For comparison's sake between the pair of two-point-dependent players, here is DeRozan's shot chart through Game 3.

DeMar Shot Chart
Compare that to the chart of Antetokounmpo.

Giannis Shot Chart
DeRozan is going to need to turn those red zones to green if the Raptors are going to turn this series around, and Lowry (just 4 of 16 from three-point range) is going to need to provide some spacing to do so.

Because right now, the Raptors are 14.8 points per 100 possessions better offensively with DeRozan on the bench (and 22.2 defensively), per Basketball-Reference. And without Lowry, the Raps' offensive rating is 18.2 points better, and their defensive rating is 6.5 points better.

Put another way, the Raptors are 37 points per 100 possessions better in the 20 minutes without DeRozan than they are in the 76 with him. And in Lowry's 73 minutes, Toronto is 24.6 points per 100 possessions worse.
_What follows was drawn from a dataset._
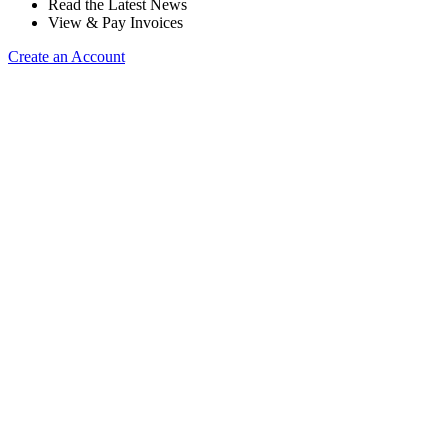
Read the Latest News
View & Pay Invoices
Create an Account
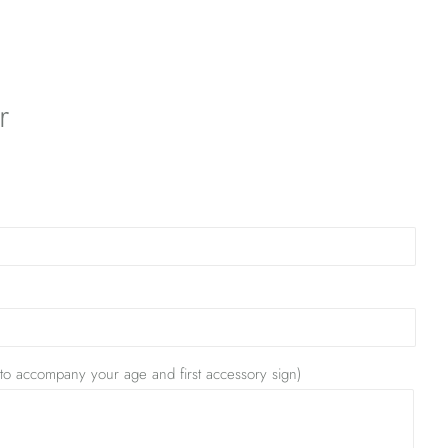
r
 to accompany your age and first accessory sign)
The two-man lineup of Lowry and DeRozan has combined for a net rating of -20.4 together through three games against the Bucks.

The Silver Lining

Yet through it all, the Raptors are still 47.18% likely to win the series, according to our algorithms.

Let's not forget that this team had the sixth-most efficient offense in the league this season (112.3 offensive rating) as well as an above-average defense (107.8) -- and that Milwaukee was a -0.2 in terms of net rating, scoring 109.1 points per 100 possessions and allowing 109.3.

You just wouldn't know it by watching these games, as the Bucks are averaging 111.4 points per 100 possessions compared to 98.4 for the Raptors through 12 quarters.